**Assignment**
Line by line, set down the records below from the first line through the line containing "программы на языке". Omit the pictures.
____
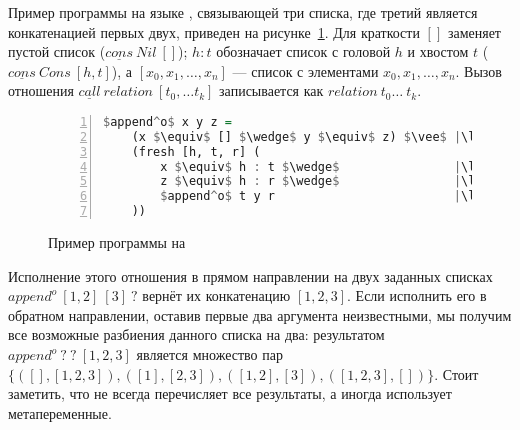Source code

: Пример программы на языке \miniKanren{}, связывающей три списка, где третий является конкатенацией первых двух, приведен на рисунке~\ref{lst:appendo}. 
Для краткости $[]$ заменяет пустой список ($\underline{cons} \ Nil \ []$); $h : t$ обозначает список с головой $h$ и хвостом $t$ ($\underline{cons} \ Cons \ [h, t]$), а $[x_0, x_1, \dots, x_n]$ --- список с элементами $x_0, x_1, \dots, x_n$. 
Вызов отношения $\underline{call} \ relation \ [t_0, \dots t_k]$ записывается как $relation \ t_0 \dots \ t_k$.

\begin{figure}[h!]
  \begin{center}
  \begin{minipage}{0.5\textwidth}
  \begin{lstlisting}[language=Haskell, frame=single, numbers=left,numberstyle=\small, escapechar=|]
  $append^o$ x y z =
    (x $\equiv$ [] $\wedge$ y $\equiv$ z) $\vee$ |\label{line:appendo2}|
    (fresh [h, t, r] (
        x $\equiv$ h : t $\wedge$                |\label{line:appendo4}|
        z $\equiv$ h : r $\wedge$                |\label{line:appendo5}|
        $append^o$ t y r                         |\label{line:appendo6}|
    ))
    \end{lstlisting}
  \end{minipage}
  \end{center}
  \caption{Пример программы на \miniKanren{}}
  \label{lst:appendo}
\end{figure}

Исполнение этого отношения в прямом направлении на двух заданных списках $append^o \ [1,2] \ [3] \ ?$ вернёт их конкатенацию $[1,2,3]$.
Если исполнить его в обратном направлении, оставив первые два аргумента неизвестными, мы получим все возможные разбиения данного списка на два: результатом $append^o \ ? \ ? \ [1,2,3]$ является множество пар $\{([],[1,2,3]), ([1], [2,3]), ([1,2], [3]), ([1,2,3], [])\}$.
Стоит заметить, что \miniKanren{} не всегда перечисляет все результаты, а иногда использует метапеременные.
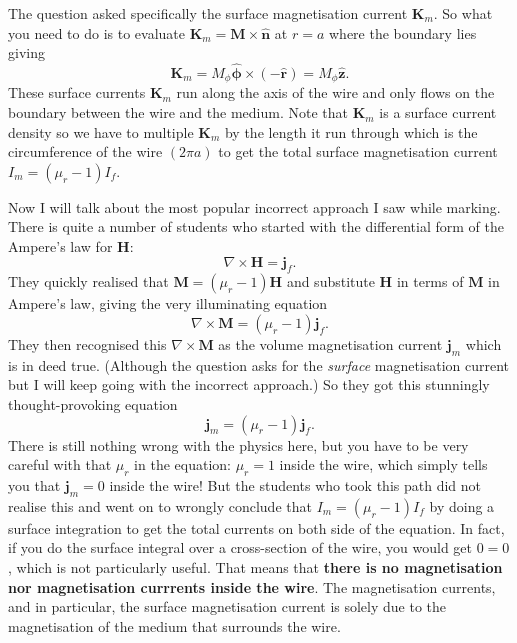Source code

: \documentclass[a4paper]{article}
\begin{document}
The question asked specifically the surface magnetisation current $\mathbf{K}_m$. So what you need to do is to evaluate $\mathbf{K}_m = \mathbf{M} \times \mathbf{\hat{n}}$ at $r=a$ where the boundary lies giving
\[
    \mathbf{K}_m = M_\phi \hat{\mathbf{\phi}} \times (- \mathbf{\hat{r}}) = M_\phi \mathbf{\hat{z}}
.\] 
These surface currents $\mathbf{K}_m$ run along the axis of the wire and only flows on the boundary between the wire and the medium. Note that $\mathbf{K}_m$ is a surface current density so we have to multiple $\mathbf{K}_m$ by the length it run through which is the circumference of the wire $(2\pi a)$ to get the total surface magnetisation current $I_m=(\mu_r -1) I_f$.

Now I will talk about the most popular incorrect approach I saw while marking. There is quite a number of students who started with the differential form of the Ampere's law for $\mathbf{H}$:
\[
\nabla \times \mathbf{H} = \mathbf{j}_f
.\] They quickly realised that $\mathbf{M} = (\mu_r - 1) \mathbf{H}$ and substitute $\mathbf{H}$ in terms of $\mathbf{M}$ in Ampere's law, giving the very illuminating equation 
\[
    \nabla \times \mathbf{M} = (\mu_r - 1) \mathbf{j}_f
.\] They then recognised this $\nabla  \times \mathbf{M}$ as the volume magnetisation current $\mathbf{j}_m$ which is in deed true. (Although the question asks for the \emph{surface} magnetisation current but I will keep going with the incorrect approach.) So they got this stunningly thought-provoking equation 
\[
    \mathbf{j}_m = (\mu_r - 1) \mathbf{j}_f
.\] There is still nothing wrong with the physics here, but you have to be very careful with that $\mu_r$ in the equation:  $\mu_r = 1$ inside the wire, which simply tells you that $\mathbf{j}_m = 0$ inside the wire! But the students who took this path did not realise this and went on to wrongly conclude that $I_m = (\mu_r - 1) I_f$ by doing a surface integration to get the total currents on both side of the equation. In fact, if you do the surface integral over a cross-section of the wire, you would get  $0 = 0$, which is not particularly useful. That means that \textbf{there is no magnetisation nor magnetisation currrents inside the wire}. The magnetisation currents, and in particular, the surface magnetisation current is solely due to the magnetisation of the medium that surrounds the wire.
\end{document}
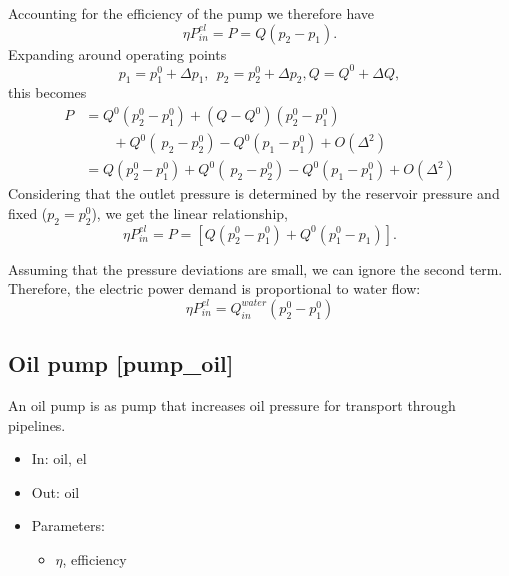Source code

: \documentclass[12pt]{article}
\begin{document}
Accounting for the efficiency of the pump we therefore have
 \begin{equation} 
 	\eta P_{in}^{el}=P=Q \left( p_{2}-p_{1} \right) . 
 \end{equation}
%
Expanding around operating points  
\begin{equation}
 p_{1}=p_{1}^{0}+ \Delta p_{1},~~p_{2}=p_{2}^{0}+ \Delta p_{2}, Q=Q^{0}+ \Delta Q, 
 \end{equation} 
 this becomes
%
\begin{equation}
 \begin{split}
 P &=Q^{0} \left( p_{2}^{0}-p_{1}^{0} \right) 
 		+ \left( Q-Q^{0} \right)  \left( p_{2}^{0}-p_{1}^{0} \right) 
	\\& \qquad
 		+Q^{0} \left( ~p_{2}-p_{2}^{0} \right) 
 		-Q^{0} \left( p_{1}-p_{1}^{0} \right) 
 		+O \left(  \Delta ^{2} \right)  
	\\ &
	=Q \left( p_{2}^{0}-p_{1}^{0} \right) +Q^{0} \left( ~p_{2}-p_{2}^{0} \right) 
		-Q^{0} \left( p_{1}-p_{1}^{0} \right) 
		+O \left(  \Delta ^{2} \right)  
 \end{split}
 \end{equation}
%
Considering that the outlet pressure is determined by the reservoir pressure and fixed ($p_{2}=p_{2}^{0}$), we get the linear relationship,
 \begin{equation} 
 \eta P_{in}^{el}= P
 	= \left[ Q \left( p_{2}^{0}-p_{1}^{0} \right) +Q^{0} \left( p_{1}^{0}-p_{1} \right)  \right].  
 \end{equation}


Assuming that the pressure deviations are small, we can ignore the second term. Therefore, the electric power demand is proportional to water flow:
 \begin{equation}
 \eta P_{in}^{el}=Q_{in}^{water} \left( p_{2}^{0}-p_{1}^{0} \right)  
 \end{equation}



\subsection{Oil pump [pump\_oil]}
An oil pump is as pump that increases oil pressure for transport through pipelines.

\begin{itemize}
\item In: oil, el
\item Out: oil
\item Parameters:
\begin{itemize}[noitemsep,topsep=0pt]
	\item $\eta$,  efficiency
\end{itemize}
\end{itemize}
\end{document}
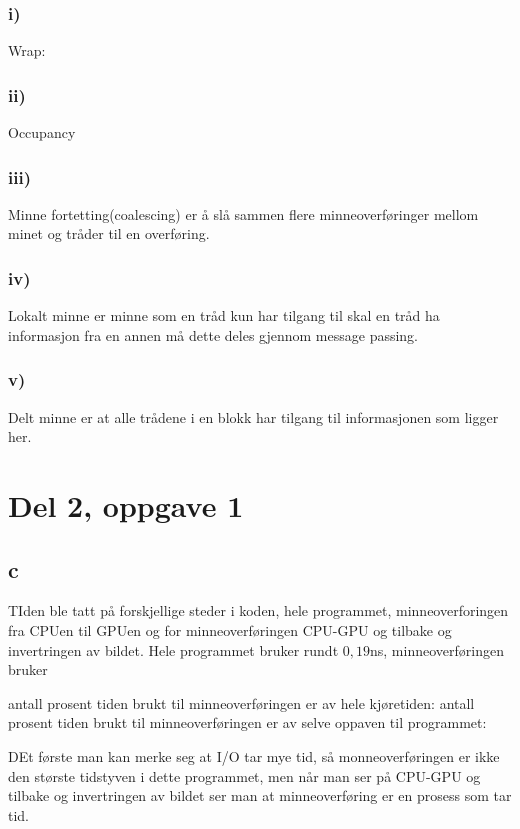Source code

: \documentclass[12pt, a4paper]{article} %
\begin{document}
\subsubsection{i)}
Wrap: 
\subsubsection{ii)}
Occupancy
\subsubsection{iii)}
Minne fortetting(coalescing) er å slå sammen flere minneoverføringer mellom minet og tråder til en overføring.
\subsubsection{iv)}
Lokalt minne er minne som en tråd kun har tilgang til skal en tråd ha informasjon fra en annen må dette deles gjennom message passing.
\subsubsection*{v)}
Delt minne er at alle trådene i en blokk har tilgang til informasjonen som ligger her.

\section*{Del 2, oppgave 1}
\subsection*{c}
TIden ble tatt på forskjellige steder i koden, hele programmet, minneoverforingen fra CPUen til GPUen og for minneoverføringen CPU-GPU og tilbake og invertringen av bildet. Hele programmet bruker rundt $0,19$ns, minneoverføringen bruker 

antall prosent tiden brukt til minneoverføringen er av hele kjøretiden: 
antall prosent tiden brukt til minneoverføringen er av selve oppaven til programmet:

DEt første man kan merke seg at I/O tar mye tid, så monneoverføringen er ikke den største tidstyven i dette programmet, men når man ser på CPU-GPU og tilbake og invertringen av bildet ser man at minneoverføring er en prosess som tar tid.
\end{document}
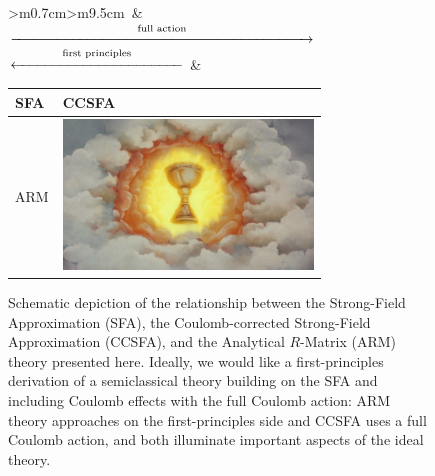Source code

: \begin{figure}[htb]
\centering
\begin{tabular}{>{\centering\arraybackslash}m{0.7cm}>{\centering\arraybackslash}m{9.5cm}}
$\,$&
\Large
\hspace{-7.5mm}
$\displaystyle\stackrel{\text{full action}}{\xrightarrow{\hspace*{7.5cm}}}$
\vspace{0mm}
\\ 
\Large
{}%
{
\hspace{-5mm}
$\displaystyle\stackrel{\text{first principles}}{\xleftarrow{\hspace*{4.2cm}}}$
\hspace{0.5mm}
}
\hspace{-50mm}
& 
\hspace{-7.5mm}
\begin{tabular}{|>{\centering\arraybackslash}m{1cm}|>{\centering\arraybackslash}m{7.3cm}|}
\hline
\vspace{2.5mm}  SFA   \vspace{1.5mm}  & 
\vspace{2.5mm} CCSFA \vspace{1.5mm}  \\ \hline
ARM & 
\vspace{4mm}  \includegraphics[height=4cm]{5-Quantum-orbits/Figures/figure5A.png}  \hspace{-1mm}\vspace{3mm}
\\ \hline
\end{tabular}
\end{tabular}
\vspace{4mm}

\caption[Schematic relationship between the SFA, CCSFA and ARM theories]{
Schematic depiction of the relationship between the Strong-Field Approximation (SFA), the Coulomb-corrected Strong-Field Approximation (CCSFA), and the Analytical $R$-Matrix (ARM) theory presented here. Ideally, we would like a first-principles derivation of a semiclassical theory building on the SFA and including Coulomb effects with the full Coulomb action: ARM theory approaches on the first-principles side and CCSFA uses a full Coulomb action, and both illuminate important aspects of the ideal theory.
}
\label{f5-holy-grail-table}
\end{figure}




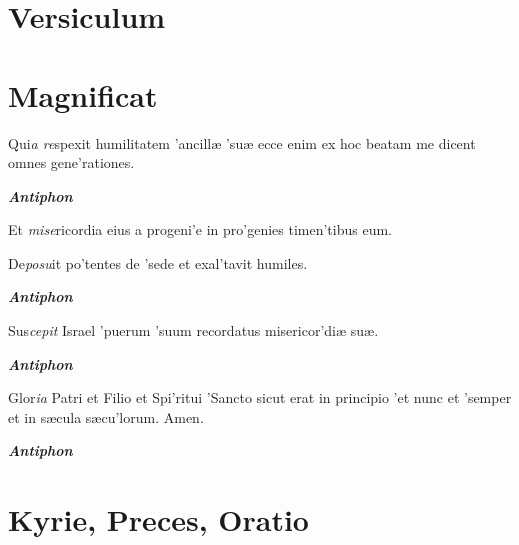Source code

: \documentclass[initial=ZallmanCaps,staff=19,font=greciliae,11pt,a4paper,openany,twoside,choralsign=PfefferMediaeval]{gregorian}
\begin{document}
\section*{Versiculum}
\par
\section*{Magnificat}
\par\vskip9bp
\begin{multicols}{2}\setlength{\columnseprule}{0.2px}
Qui\textit{a re}spexit humilitatem 'ancillæ 'suæ \grestar{} ecce enim ex hoc beatam me dicent omnes gene'rationes.\par
{}\par
\textit{\textbf{Antiphon}}\par
Et \textit{mise}ricordia eius a progeni'e in pro'genies \grestar{} timen'tibus eum.\par
{}\par
De\textit{posu}it po'tentes de 'sede \grestar{} et exal'tavit humiles.\par
\textit{\textbf{Antiphon}}\par
{}\par
Sus\textit{cepit} Israel 'puerum 'suum \grestar{} recordatus misericor'diæ suæ.\par
{}\par
\textit{\textbf{Antiphon}}\par
Glor\textit{ia} Patri et Filio et Spi'ritui 'Sancto \grestar{} sicut erat in principio 'et nunc et 'semper \grestar{} et in sæcula sæcu'lorum. Amen.\par
\textit{\textbf{Antiphon}}\par
\end{multicols}
\vskip3bp
\section*{Kyrie, Preces, Oratio}
\par
{}\par
{}\par
{}\par
\end{document}
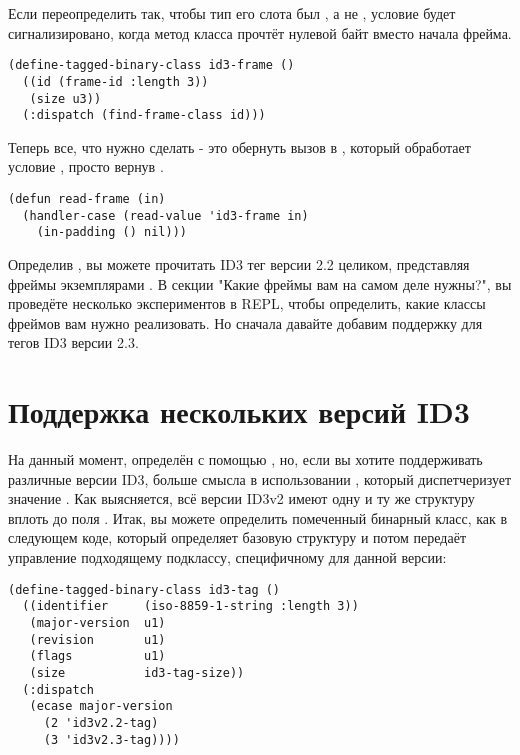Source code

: Если переопределить  так, чтобы тип его слота  был
, а не , условие будет сигнализировано, когда метод
 класса  прочтёт нулевой байт вместо начала фрейма.

\begin{lstlisting}
(define-tagged-binary-class id3-frame ()
  ((id (frame-id :length 3))
   (size u3))
  (:dispatch (find-frame-class id)))
\end{lstlisting}

Теперь все, что нужно сделать  - это обернуть вызов  в
, который обработает условие , просто вернув
.

\begin{lstlisting}
(defun read-frame (in)
  (handler-case (read-value 'id3-frame in)
    (in-padding () nil)))
\end{lstlisting}

Определив , вы можете прочитать ID3 тег версии 2.2 целиком, представляя
фреймы экземплярами . В секции "Какие фреймы вам на самом деле
нужны?", вы проведёте несколько экспериментов в REPL, чтобы определить, какие классы
фреймов вам нужно реализовать. Но сначала давайте добавим поддержку для тегов ID3 версии
2.3.

\section{Поддержка нескольких версий ID3}

На данный момент,  определён с помощью , но, если
вы хотите поддерживать различные версии ID3, больше смысла в использовании
, который диспетчеризует значение
. Как выясняется, всё версии ID3v2 имеют одну и ту же структуру вплоть
до поля . Итак, вы можете определить помеченный бинарный класс, как в следующем
коде, который определяет базовую структуру и потом передаёт управление подходящему
подклассу, специфичному для данной версии:

\begin{lstlisting}
(define-tagged-binary-class id3-tag ()
  ((identifier     (iso-8859-1-string :length 3))
   (major-version  u1)
   (revision       u1)
   (flags          u1)
   (size           id3-tag-size))
  (:dispatch 
   (ecase major-version
     (2 'id3v2.2-tag)
     (3 'id3v2.3-tag))))
\end{lstlisting}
____
**Output for this task**
Source code

: Пример программы на языке \miniKanren{}, связывающей три списка, где третий является конкатенацией первых двух, приведен на рисунке~\ref{lst:appendo}. 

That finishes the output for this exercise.